This is the same cable card I had in my Bolt, and it worked perfectly fine. I am able to tune to every channel I subscribe to on the first 4 tuners, but 2 of my tuners just show error code D256 no matter what channel I try to change them to. Since TiVo doesn't really give you the tuner info, I am kind of guessing a bit, but I used the trick of pausing what's playing to know when I'm cycling between tuners with the Live TV button (so dumb they don't just show a little popup with what tuner you're on).

This normally wouldn't be *that *big deal, however I think this is causing my scheduled recordings to fail randomly with no information. For example, shows I have One Passes setup for just don't record sometimes, other times they do. If I futz around with the tuners by hitting Live TV to jump between them, and try to change each one with channel up/down, I can sometimes get a channel that was showing D256 on tuner 4 or 5 to show up; I assume this is because it switched one of the tuners 0-3 to it and then magic.

Does my theory hold water? Has anyone else run into this problem? Is this something I need to get my cable provider to fix? They (Spectrum) were able to pair the card with the new Edge over the phone in about 30 seconds as luckily I got someone who knew what they were doing when I called (normally I have to make 3-4 calls to get anyone who knows anything about TiVo).

Thanks.


----------



## cwoody222 (Nov 13, 1999)

Did you check this?
Tivo Customer Support Community


----------



## DefaultLocation (Oct 9, 2001)

cwoody222 said:


> Did you check this?
> Tivo Customer Support Community


I had not found that, thanks! I checked my CC to be sure, and indeed it is Motorola and FW version 6.25, so I should be getting 6 tuners. I do have a TiVo Mini as well, but it was not connecting to the new MoCA network anyway, so I had assumed it wouldn't be taking up a tuner, but I unplugged it for now to be sure. Still not sure why I only get 4/6. The description of outdated firmware causing only 4/6 tuners to work and the TiVo failing to account for that certainly sounds like my issue though. 

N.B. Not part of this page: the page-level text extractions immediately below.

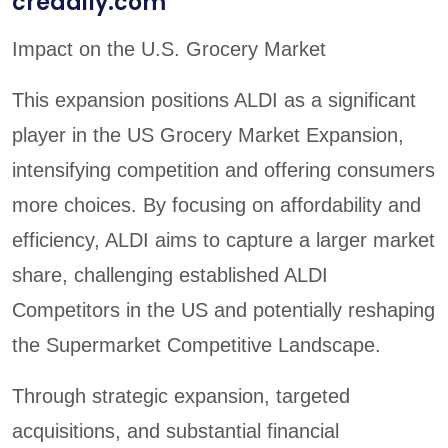
credaily.com
Impact on the U.S. Grocery Market
This expansion positions ALDI as a significant
player in the US Grocery Market Expansion,
intensifying competition and offering consumers
more choices. By focusing on affordability and
efficiency, ALDI aims to capture a larger market
share, challenging established ALDI
Competitors in the US and potentially reshaping
the Supermarket Competitive Landscape.
Through strategic expansion, targeted
acquisitions, and substantial financial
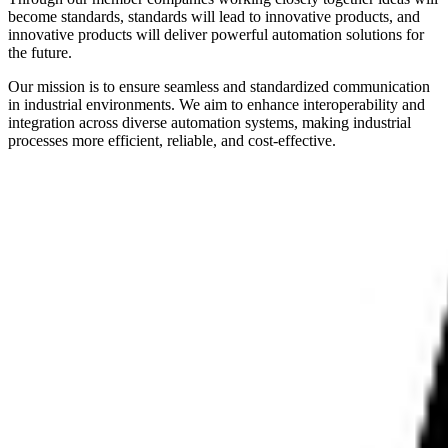
become standards, standards will lead to innovative products, and
innovative products will deliver powerful automation solutions for
the future.
Our mission is to ensure seamless and standardized communication
in industrial environments. We aim to enhance interoperability and
integration across diverse automation systems, making industrial
processes more efficient, reliable, and cost-effective.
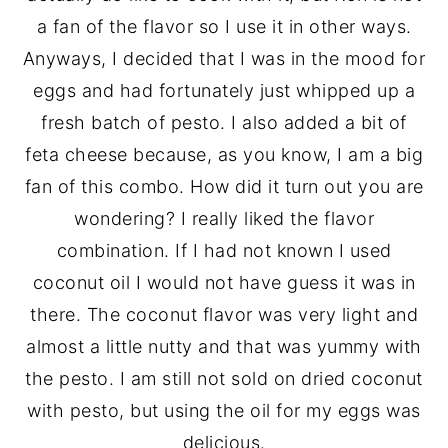
a fan of the flavor so I use it in other ways.
Anyways, I decided that I was in the mood for
eggs and had fortunately just whipped up a
fresh batch of pesto. I also added a bit of
feta cheese because, as you know, I am a big
fan of this combo. How did it turn out you are
wondering? I really liked the flavor
combination. If I had not known I used
coconut oil I would not have guess it was in
there. The coconut flavor was very light and
almost a little nutty and that was yummy with
the pesto. I am still not sold on dried coconut
with pesto, but using the oil for my eggs was
delicious.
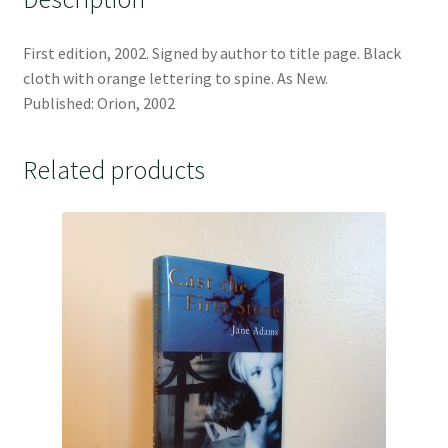
First edition, 2002. Signed by author to title page. Black
cloth with orange lettering to spine. As New.
Published: Orion, 2002
Related products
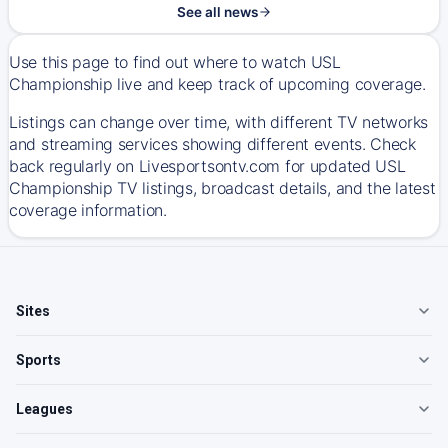
See all news
Use this page to find out where to watch USL
Championship live and keep track of upcoming coverage.
Listings can change over time, with different TV networks
and streaming services showing different events. Check
back regularly on Livesportsontv.com for updated USL
Championship TV listings, broadcast details, and the latest
coverage information.
Sites
Sports
Leagues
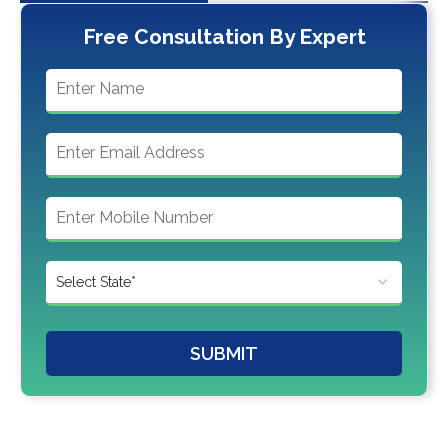
Free Consultation By Expert
SUBMIT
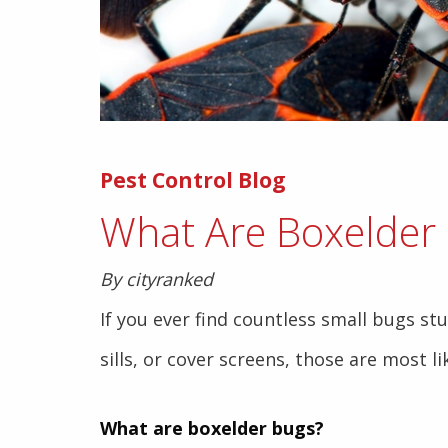
Pest Control Blog
What Are Boxelder
By cityranked
If you ever find countless small bugs st
sills, or cover screens, those are most l
What are boxelder bugs?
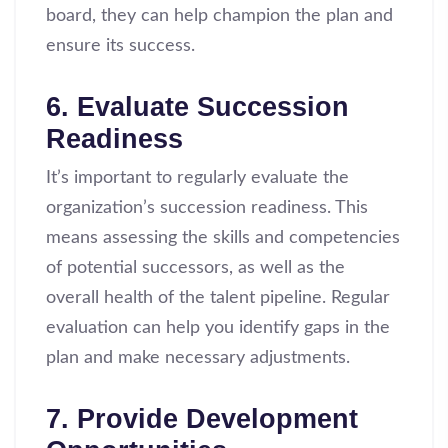
board, they can help champion the plan and
ensure its success.
6. Evaluate Succession
Readiness
It’s important to regularly evaluate the
organization’s succession readiness. This
means assessing the skills and competencies
of potential successors, as well as the
overall health of the talent pipeline. Regular
evaluation can help you identify gaps in the
plan and make necessary adjustments.
7. Provide Development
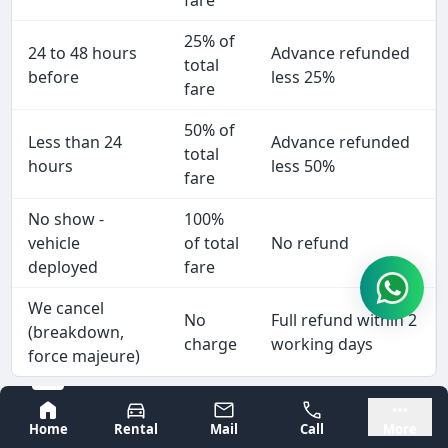
fare
25% of
24 to 48 hours
Advance refunded
total
before
less 25%
fare
50% of
Less than 24
Advance refunded
total
hours
less 50%
fare
No show -
100%
vehicle
of total
No refund
deployed
fare
We cancel
No
Full refund within 2
(breakdown,
charge
working days
force majeure)
Wedding and pilgrimage bookings: 5 days minimum
Bangalore
Mysore
notice for full refund. To cancel: WhatsApp +91
Home
Rental
Mail
Call
More
9980277773 with booking reference.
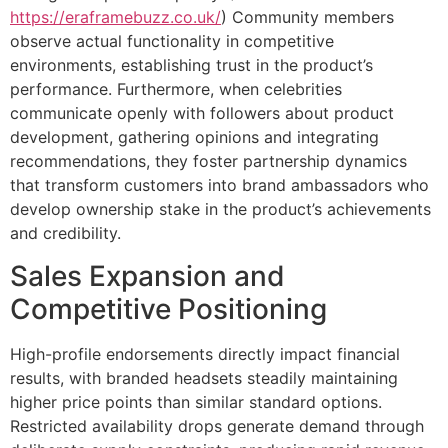
https://eraframebuzz.co.uk/
) Community members
observe actual functionality in competitive
environments, establishing trust in the product’s
performance. Furthermore, when celebrities
communicate openly with followers about product
development, gathering opinions and integrating
recommendations, they foster partnership dynamics
that transform customers into brand ambassadors who
develop ownership stake in the product’s achievements
and credibility.
Sales Expansion and
Competitive Positioning
High-profile endorsements directly impact financial
results, with branded headsets steadily maintaining
higher price points than similar standard options.
Restricted availability drops generate demand through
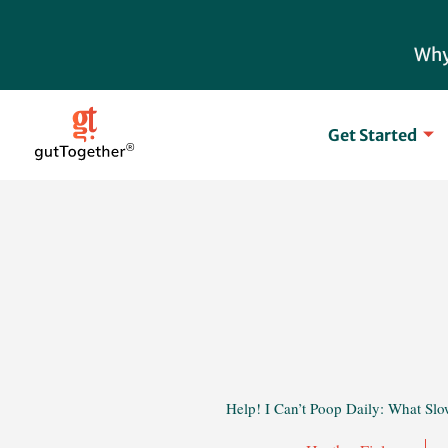
Skip
to
Why
content
Get Started
Help! I Can’t Poop Daily: What Slo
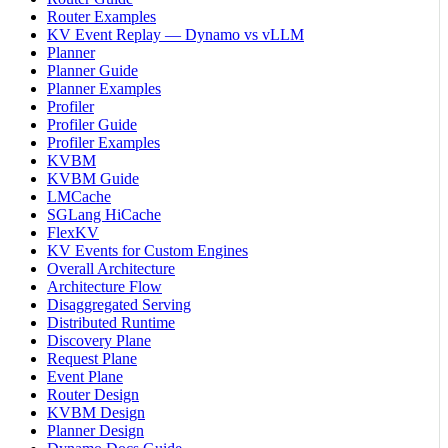
Router Examples
KV Event Replay — Dynamo vs vLLM
Planner
Planner Guide
Planner Examples
Profiler
Profiler Guide
Profiler Examples
KVBM
KVBM Guide
LMCache
SGLang HiCache
FlexKV
KV Events for Custom Engines
Overall Architecture
Architecture Flow
Disaggregated Serving
Distributed Runtime
Discovery Plane
Request Plane
Event Plane
Router Design
KVBM Design
Planner Design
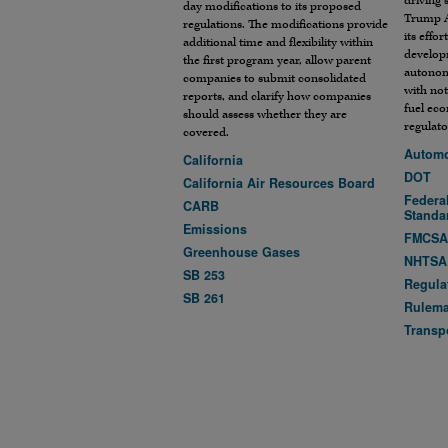
driving 
day modifications to its proposed
Trump A
regulations. The modifications provide
its effo
additional time and flexibility within
develop
the first program year, allow parent
autonom
companies to submit consolidated
with not
reports, and clarify how companies
fuel ec
should assess whether they are
regulato
covered.
Automo
California
DOT
California Air Resources Board
Federal
CARB
Standa
Emissions
FMCS
Greenhouse Gases
NHTSA
SB 253
Regula
SB 261
Rulem
Transp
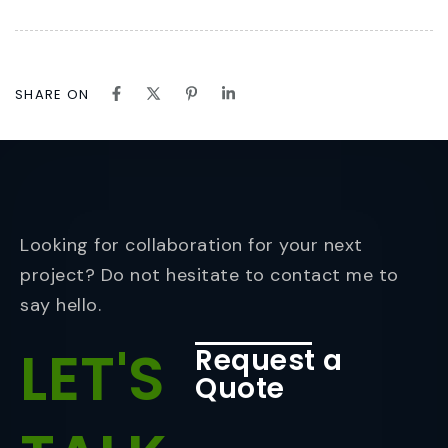
SHARE ON
Looking for collaboration for your next
project? Do not hesitate to contact me to
say hello.
LET'S
Request a
Quote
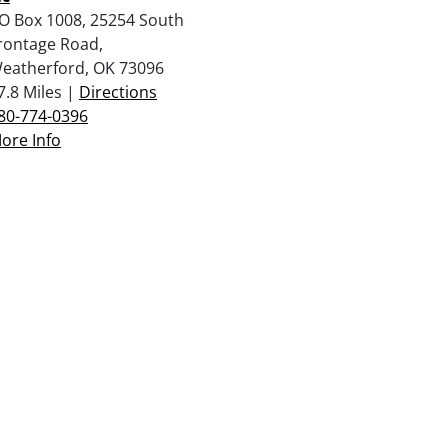
O Box 1008, 25254 South
rontage Road,
eatherford, OK 73096
7.8 Miles |
Directions
80-774-0396
ore Info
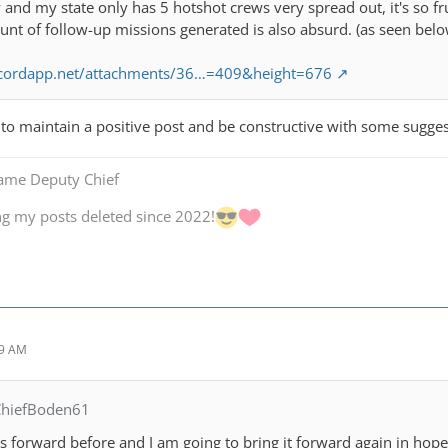
ly and my state only has 5 hotshot crews very spread out, it's so f
nt of follow-up missions generated is also absurd. (as seen belo
iscordapp.net/attachments/36…=409&height=676
g to maintain a positive post and be constructive with some sugges
Game Deputy Chief
ng my posts deleted since 2022!
49 AM
ChiefBoden61
is forward before and I am going to bring it forward again in hop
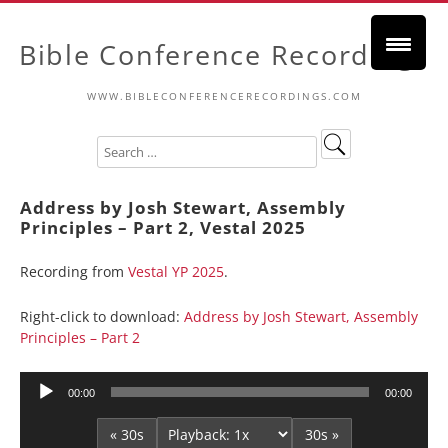
Bible Conference Recordings
WWW.BIBLECONFERENCERECORDINGS.COM
Address by Josh Stewart, Assembly
Principles – Part 2, Vestal 2025
Recording from
Vestal YP 2025
.
Right-click to download:
Address by Josh Stewart, Assembly
Principles – Part 2
Audio
00:00
00:00
Player
« 30s
30s »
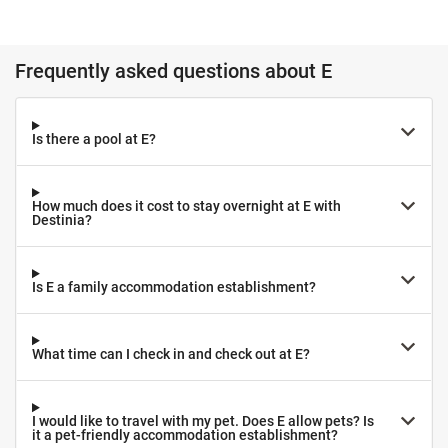
Frequently asked questions about E
Is there a pool at E?
How much does it cost to stay overnight at E with
Destinia?
Is E a family accommodation establishment?
What time can I check in and check out at E?
I would like to travel with my pet. Does E allow pets? Is
it a pet-friendly accommodation establishment?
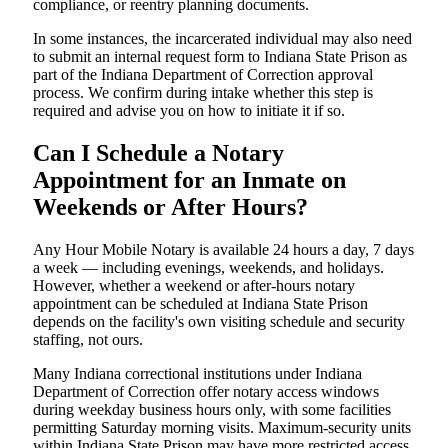
compliance, or reentry planning documents.
In some instances, the incarcerated individual may also need
to submit an internal request form to Indiana State Prison as
part of the Indiana Department of Correction approval
process. We confirm during intake whether this step is
required and advise you on how to initiate it if so.
Can I Schedule a Notary
Appointment for an Inmate on
Weekends or After Hours?
Any Hour Mobile Notary is available 24 hours a day, 7 days
a week — including evenings, weekends, and holidays.
However, whether a weekend or after-hours notary
appointment can be scheduled at Indiana State Prison
depends on the facility's own visiting schedule and security
staffing, not ours.
Many Indiana correctional institutions under Indiana
Department of Correction offer notary access windows
during weekday business hours only, with some facilities
permitting Saturday morning visits. Maximum-security units
within Indiana State Prison may have more restricted access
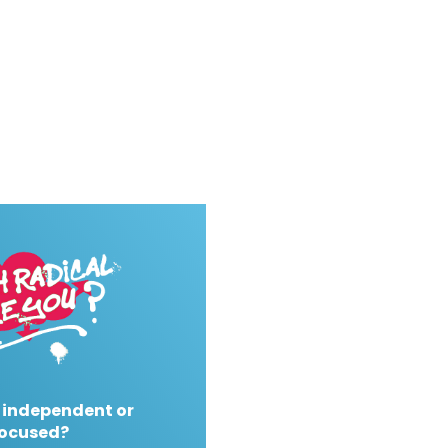
 independent or
ocused?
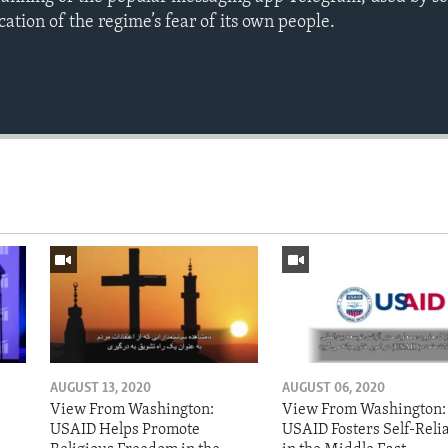
cation of the regime’s fear of its own people.
AUGUST 13, 2020
AUGUST 06, 2020
View From Washington:
View From Washington:
USAID Helps Promote
USAID Fosters Self-Reli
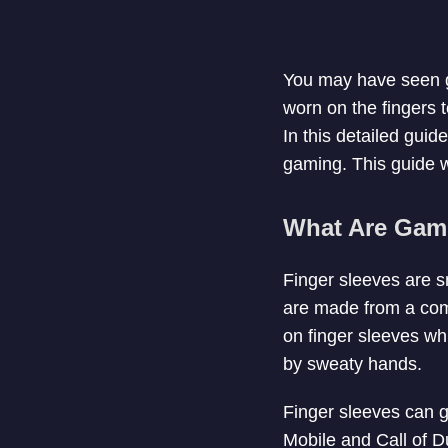
You may have seen g
worn on the fingers 
In this detailed guid
gaming. This guide wi
What Are Gami
Finger sleeves are sm
are made from a comb
on finger sleeves wh
by sweaty hands.
Finger sleeves can g
Mobile and Call of D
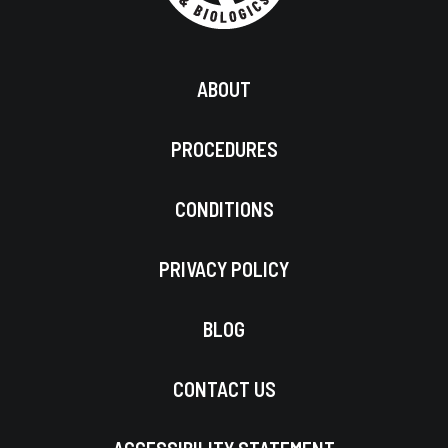
ABOUT
PROCEDURES
CONDITIONS
PRIVACY POLICY
BLOG
CONTACT US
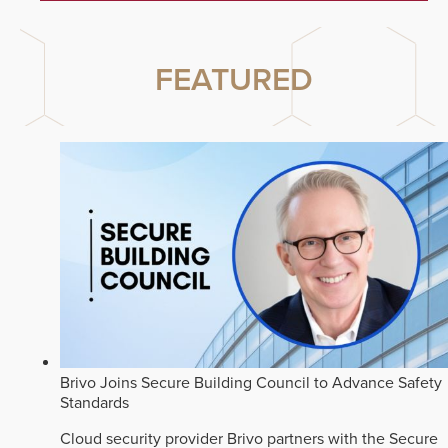
FEATURED
Brivo Joins Secure Building Council to Advance Safety
Standards
Cloud security provider Brivo partners with the Secure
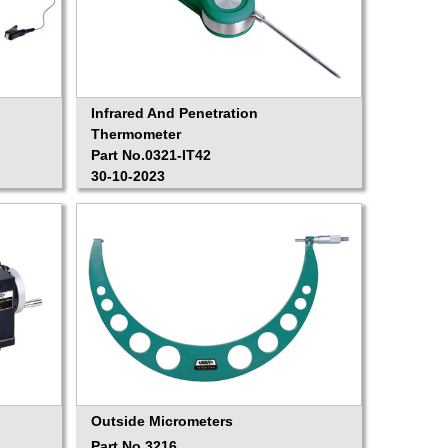
Infrared And Penetration
Thermometer
Part No.0321-IT42
30-10-2023
Outside Micrometers
Part No.3216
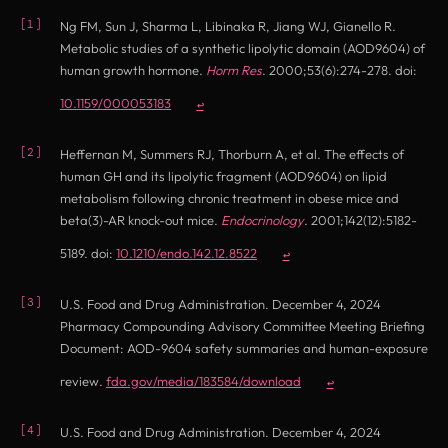
Ng FM, Sun J, Sharma L, Libinaka R, Jiang WJ, Gianello R.
Metabolic studies of a synthetic lipolytic domain (AOD9604) of
human growth hormone.
Horm Res
. 2000;53(6):274-278. doi:
(opens in new tab)
10.1159/000053183
↩
Heffernan M, Summers RJ, Thorburn A, et al. The effects of
human GH and its lipolytic fragment (AOD9604) on lipid
metabolism following chronic treatment in obese mice and
beta(3)-AR knock-out mice.
Endocrinology
. 2001;142(12):5182-
(opens in new tab)
5189. doi:
10.1210/endo.142.12.8522
↩
U.S. Food and Drug Administration. December 4, 2024
Pharmacy Compounding Advisory Committee Meeting Briefing
Document: AOD-9604 safety summaries and human-exposure
(opens in new tab)
review.
fda.gov/media/183584/download
↩
U.S. Food and Drug Administration. December 4, 2024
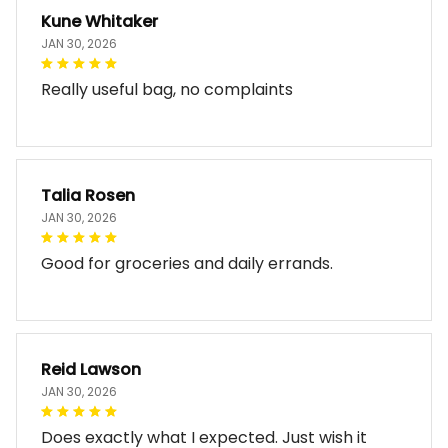
Kune Whitaker
JAN 30, 2026
Really useful bag, no complaints
Talia Rosen
JAN 30, 2026
Good for groceries and daily errands.
Reid Lawson
JAN 30, 2026
Does exactly what I expected. Just wish it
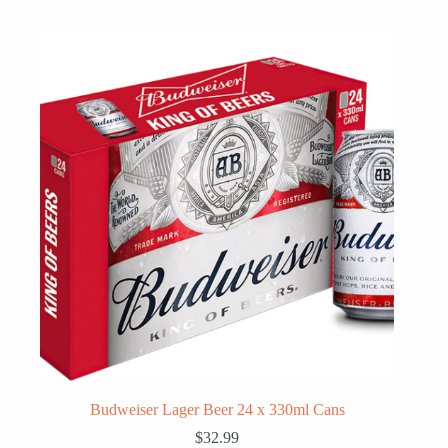
Budweiser Lager Beer 24 x 330ml Cans
$
32.99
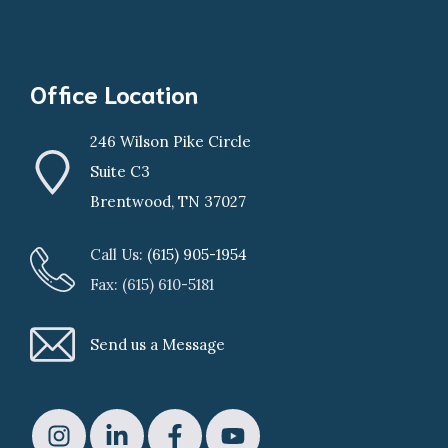
Office Location
246 Wilson Pike Circle
Suite C3
Brentwood, TN 37027
Call Us:
(615) 905-1954
Fax: (615) 610-5181
Send us a Message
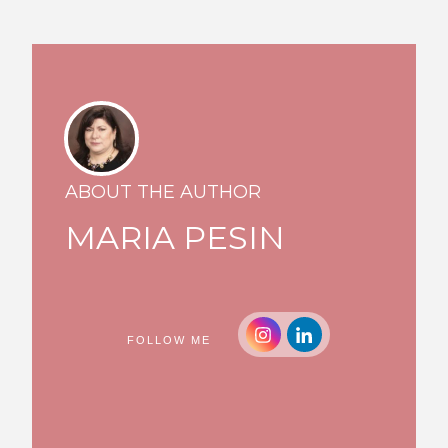
ABOUT THE AUTHOR
MARIA PESIN
FOLLOW ME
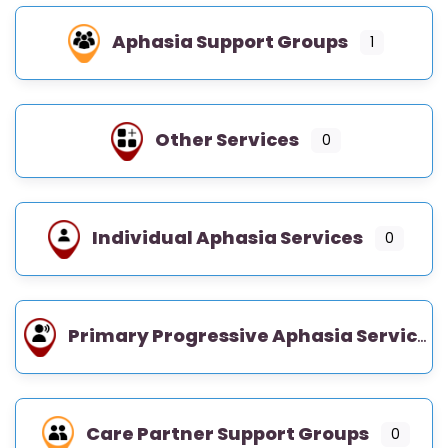
Aphasia Support Groups
1
Other Services
0
Individual Aphasia Services
0
Primary Progressive Aphasia Services
Care Partner Support Groups
0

For now I guess I can set my TiVo to only recognize 4 tuners, which should help with missed recordings.


----------



## DefaultLocation (Oct 9, 2001)

Actually, I assume this means I have FW 6.25, but there's no documentation and two "FW" entries are listed, one with an asterisk.


----------



## DefaultLocation (Oct 9, 2001)

I tried to force to 4 tuners following these instructions:


> While viewing the Channel List screen, enter one of the following number sequences on your Roamio remote control to set the maximum number of usable tuners:
> 
> 
> 88634 (the Roamio will use four tuners)
> ...


It just jumps to the highest-numbered channel and no "dings" indicating the newly configured tuner count.


----------